Un incident récemment découvert révèle d’importantes lacunes en matière de surveillance et de conformité au sein du Département de la Sécurité intérieure (DHS). Pendant sept mois, l’agence a conservé illégalement une mine de données sensibles de la base de données sur les gangs du département de police de Chicago, soulevant de sérieuses inquiétudes quant aux pratiques de surveillance nationale.
En juin 2021, un agent de terrain d’I&A a demandé l’accès à la base de données controversée des gangs de Chicago. Cette demande découle d’une décision du FBI d’élargir sa propre liste de surveillance du crime organisé transnational, appelée TADP (Transnational Organized Crime Actor Detection Program), pour inclure le gang de rue Latin Kings. L’objectif de l’initiative du DHS était de voir si les renseignements locaux pouvaient être utilisés pour identifier les membres potentiels de gangs signalés pour être inclus sur des listes de surveillance fédérales telles que l’ensemble de données de détection des terroristes dans les aéroports et aux postes frontaliers.
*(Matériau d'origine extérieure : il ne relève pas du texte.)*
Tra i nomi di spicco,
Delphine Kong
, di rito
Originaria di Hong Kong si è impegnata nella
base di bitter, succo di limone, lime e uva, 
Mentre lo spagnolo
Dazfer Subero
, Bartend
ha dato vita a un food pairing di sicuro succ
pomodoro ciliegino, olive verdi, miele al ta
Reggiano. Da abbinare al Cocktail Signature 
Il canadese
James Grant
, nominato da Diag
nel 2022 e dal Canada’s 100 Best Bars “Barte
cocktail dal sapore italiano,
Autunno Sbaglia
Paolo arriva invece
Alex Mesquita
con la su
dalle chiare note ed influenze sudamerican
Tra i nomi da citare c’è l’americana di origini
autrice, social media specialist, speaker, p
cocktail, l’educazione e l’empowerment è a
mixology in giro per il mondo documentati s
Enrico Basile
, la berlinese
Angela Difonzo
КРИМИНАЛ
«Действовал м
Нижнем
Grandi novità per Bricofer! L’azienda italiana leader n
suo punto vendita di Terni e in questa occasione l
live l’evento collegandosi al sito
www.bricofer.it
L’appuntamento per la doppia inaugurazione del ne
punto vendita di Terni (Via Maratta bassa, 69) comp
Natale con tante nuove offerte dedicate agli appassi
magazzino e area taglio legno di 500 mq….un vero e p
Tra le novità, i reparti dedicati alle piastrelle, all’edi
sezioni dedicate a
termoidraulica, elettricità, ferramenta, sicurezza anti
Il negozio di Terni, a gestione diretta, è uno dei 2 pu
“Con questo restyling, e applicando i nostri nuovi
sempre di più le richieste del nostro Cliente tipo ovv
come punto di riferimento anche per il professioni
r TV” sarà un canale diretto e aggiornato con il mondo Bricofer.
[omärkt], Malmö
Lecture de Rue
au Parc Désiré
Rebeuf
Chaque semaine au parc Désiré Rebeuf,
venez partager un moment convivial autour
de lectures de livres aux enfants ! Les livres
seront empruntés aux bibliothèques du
Le problème ? La base de données des gangs de Chicago est notoirement peu fiable, truffée d’inexactitudes et de données biaisées. Les inspecteurs avaient précédemment prévenu que la police ne pouvait pas vérifier avec précision son contenu. Les entrées contenaient des âges impossibles, des identifiants absurdes et des étiquettes désobligeantes. Cette base de données était principalement utilisée par les forces de l’ordre locales, mais ses failles avaient des conséquences importantes pour les individus qualifiés de membres de gangs :
- Application de l’immigration : Alors que Chicago fonctionne selon une politique de « ville sanctuaire » limitant la coopération directe avec l’ICE, l’exclusion de la base de données des gangs a permis aux agents d’immigration d’accéder aux données plus de 32 000 fois en une décennie.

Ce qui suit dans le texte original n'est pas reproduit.